For every dollar invested, Americans get $10 worth of benefits. I’ll take that ratio any day.
OMB’s annual report to Congress on the benefits and costs of all major rules adopted by most federal agencies over the past 10 years shows how efficiently, or inefficiently, those agencies are functioning. And the conclusion is clear: the Environmental Protection Agency comes out on top.
These numbers are based on the 2013 draft report, so they could still change. But the pattern is the same as in any of their reports from the past few years, including the final 2012 report that came out last week.
None of this is to diminish the contributions of the other government agencies, but if you are a do-gooder trying to achieve the greatest good for the greatest number of people, EPA is the place to be.

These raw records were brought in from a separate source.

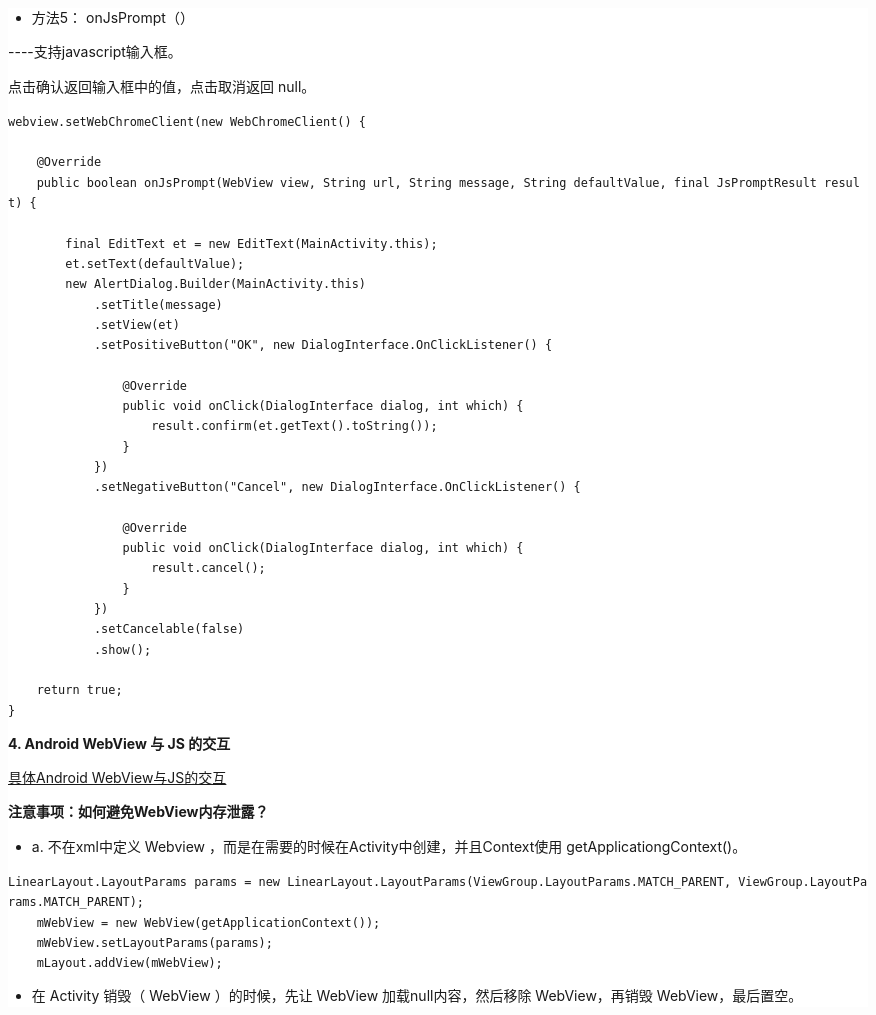 - 方法5： onJsPrompt（）

----支持javascript输入框。

点击确认返回输入框中的值，点击取消返回 null。
```
webview.setWebChromeClient(new WebChromeClient() {
        
    @Override
    public boolean onJsPrompt(WebView view, String url, String message, String defaultValue, final JsPromptResult result) {
    
        final EditText et = new EditText(MainActivity.this);
        et.setText(defaultValue);
        new AlertDialog.Builder(MainActivity.this)
            .setTitle(message)
            .setView(et)
            .setPositiveButton("OK", new DialogInterface.OnClickListener() {
                
                @Override
                public void onClick(DialogInterface dialog, int which) {
                    result.confirm(et.getText().toString());
                }
            })
            .setNegativeButton("Cancel", new DialogInterface.OnClickListener() {
                
                @Override
                public void onClick(DialogInterface dialog, int which) {
                    result.cancel();
                }
            })
            .setCancelable(false)
            .show();

    return true;
}
```
**4. Android WebView 与 JS 的交互**

[具体Android WebView与JS的交互](https://github.com/zhaoqingyue/ZQYAndroidNotes/blob/master/Android%E6%8E%A7%E4%BB%B6/Android_WebView%E4%B8%8EJS%E7%9A%84%E4%BA%A4%E4%BA%92.md)

**注意事项：如何避免WebView内存泄露？**

- a. 不在xml中定义 Webview ，而是在需要的时候在Activity中创建，并且Context使用 getApplicationgContext()。

```
LinearLayout.LayoutParams params = new LinearLayout.LayoutParams(ViewGroup.LayoutParams.MATCH_PARENT, ViewGroup.LayoutParams.MATCH_PARENT);
    mWebView = new WebView(getApplicationContext());
    mWebView.setLayoutParams(params);
    mLayout.addView(mWebView);
```
- 在 Activity 销毁（ WebView ）的时候，先让 WebView 加载null内容，然后移除 WebView，再销毁 WebView，最后置空。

One of the driving forces behind this rule is the Mercury and Air Toxics Standards, an extraordinary achievement for clean air and public health. Because of these standards, all coal fired power plants will for the first time be required to control their emissions of toxic air pollutants — including mercury, arsenic and acid gases. Forty years after the Clean Air Act signed by Richard Nixon, twenty after the landmark Amendments signed by George H.W. Bush, we are finally getting around to regulating mercury from burning coal.
The analysis of the benefits of reducing mercury pollution demonstrates just how much we underestimate the benefits of environmental protections. For example, when it comes to reducing mercury pollution, the benefits are based on EPA’s estimates of increased wages of (higher IQ) children born to families that catch freshwater fish for their own consumption.
Think about that one for a second. Mercury is a potent neurotoxin in all its forms, but the EPA estimates do not include mercury that is inhaled or that enters our bodies through other means. And there is nothing in the estimates about the fact that mercury harms the brains of our kids, regardless of whether it influences their future earning potential.
In a sense, this analysis is the moral equivalent of arguing that we should have child labor laws because keeping kids in school makes for more productive workers later on. This kind of reasoning, alas, is why economists are often called names unfit for a family-friendly blog. It’s the most reductionist argument you can find in favor of reducing mercury. (In fact, the bulk of the benefits that were quantified by EPA are due to inextricably connected benefits in reducing deleterious particulate pollution.)
Costs, by the way, are relatively well estimated, since businesses are all-too willing to share them. So yes, there are costs—but they are small relative to benefits. And costs, as opposed to benefits, are typically overestimates. They are largely based on current available control technologies. They don’t consider that industry may invent an entirely new and unexpected way of complying with regulations at lower cost. This happens over and over again, and it comes with a name: entrepreneurial ingenuity. Works every time.
These omissions and shortcomings on either side of the equation only stand to bolster the most important claim: benefits outweigh costs more than 10 to 1 for all major EPA regulations adopted in the past decade.
For every dollar invested, Americans get $10 worth of benefits. I’ll take that ratio any day.